Nеanmoins! Французские слова, всплывающие в его речи, говорят не о манерности, а о прожитых в Париже годах, предшествовавших переезду в Лондон, на Бейсуотер-роуд, самых счастливых годах его жизни. По этой же причине он иногда носил черный берет.
Однако Ягуся еще будет сопротивляться переезду из своей хаты с сырной марлей на веревке в саду, предрекает он.
Этот человек некогда заставил меня поверить, что вместе мы можем найти музыку в любом городе мира.
Как насчет пива? Предлагает он на этот раз в Кракове, указывая на другой конец здания рынка, за магазином одежды, принадлежащим толстухе, которая сидит с сигаретой в кресле в окружении платьев.
Я встаю и иду в ее сторону. Она курит и рассказывает о том, что случилось, когда она приехала на Новую площадь; она делает это каждое утро, и каждое утро мужчина, торгующий сушеными и маринованными грибами, слушает ее с бесстрастным лицом. Когда все платья и брюки, что она продает, убираются и складываются в ее крошечный магазинчик, ей там не остается места. На внутренней стороне двери висит длинное зеркало, поскольку покупатели иногда устраивают внутри примерочную. Каждое утро, когда она открывает свой магазин, она смотрится в это зеркало и каждый раз удивляется своим размерам.
Я замечаю банки пива на прилавке рядом с сушеными бобами, польской горчицей, печеньем, медовым хлебом и мясными консервами. Здесь же стоит и шахматная доска, на которой идет игра. Бакалейщик за прилавком играет черными, мужчина, вероятно прохожий, – белыми. Несколько пешек, конь и слон уже съедены.

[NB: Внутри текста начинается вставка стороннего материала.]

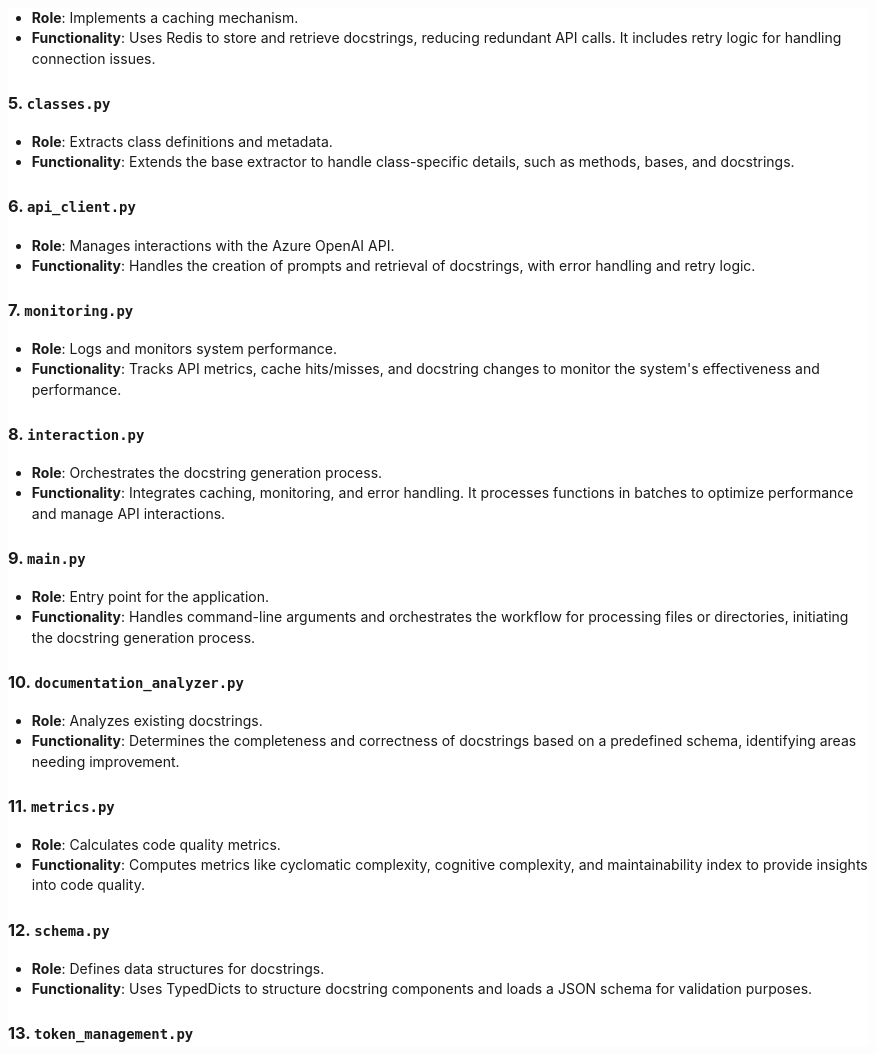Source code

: - **Role**: Implements a caching mechanism.
- **Functionality**: Uses Redis to store and retrieve docstrings, reducing redundant API calls. It includes retry logic for handling connection issues.

### 5. `classes.py`

- **Role**: Extracts class definitions and metadata.
- **Functionality**: Extends the base extractor to handle class-specific details, such as methods, bases, and docstrings.

### 6. `api_client.py`

- **Role**: Manages interactions with the Azure OpenAI API.
- **Functionality**: Handles the creation of prompts and retrieval of docstrings, with error handling and retry logic.

### 7. `monitoring.py`

- **Role**: Logs and monitors system performance.
- **Functionality**: Tracks API metrics, cache hits/misses, and docstring changes to monitor the system's effectiveness and performance.

### 8. `interaction.py`

- **Role**: Orchestrates the docstring generation process.
- **Functionality**: Integrates caching, monitoring, and error handling. It processes functions in batches to optimize performance and manage API interactions.

### 9. `main.py`

- **Role**: Entry point for the application.
- **Functionality**: Handles command-line arguments and orchestrates the workflow for processing files or directories, initiating the docstring generation process.

### 10. `documentation_analyzer.py`

- **Role**: Analyzes existing docstrings.
- **Functionality**: Determines the completeness and correctness of docstrings based on a predefined schema, identifying areas needing improvement.

### 11. `metrics.py`

- **Role**: Calculates code quality metrics.
- **Functionality**: Computes metrics like cyclomatic complexity, cognitive complexity, and maintainability index to provide insights into code quality.

### 12. `schema.py`

- **Role**: Defines data structures for docstrings.
- **Functionality**: Uses TypedDicts to structure docstring components and loads a JSON schema for validation purposes.

### 13. `token_management.py`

Бакалейщик изучает доску на расстоянии, затем отворачивается и возвращается к работе, пока другой игрок делает свой ход. Этот второй игрок нависает над доской и покачивается вперед-назад, словно сам он один из своих слонов, уже чуть приподнятый над доской пальцами какого-то гигантского игрока, осторожно продумывающего возможные ходы и опускающего фигуру только при твердой уверенности.
Я прошу два пива. Белая сторона ходит королевой наискось и объявляет «шах!». Черная сторона берет мои деньги и ходит конем. Королева отступает. Покупательница спрашивает медового хлеба с апельсиновыми цукатами. Черная сторона нарезает ломтики и взвешивает их. Белая сторона делает неосторожный ход и тут же понимает свою ошибку. Игрок громко сглатывает, чувствуя кислый привкус в горле. Черная сторона съедает ладью.
Краковское еврейское гетто располагалось на другом берегу Вислы за Старым городом, менее чем в десяти минутах ходьбы отсюда, если пройти по мосту Силезских повстанцев. Зону гетто 600 ? 400 м окружали дома с забитыми дверями и окнами, оцепление и колючая проволока. Осенью 1941 года, через шесть месяцев после его создания, здесь держали восемнадцать тысяч человек. Каждый месяц от болезней и голода умирали тысячи. Покидать границы могли лишь те, кто годился для рабского труда на фабриках боевого снаряжения или в швейных мастерских. Всех остальных евреев при попытке вырваться из гетто расстреливали, как и всех поляков, пытавшихся им помочь перебраться в арийский Краков или укрывавших их.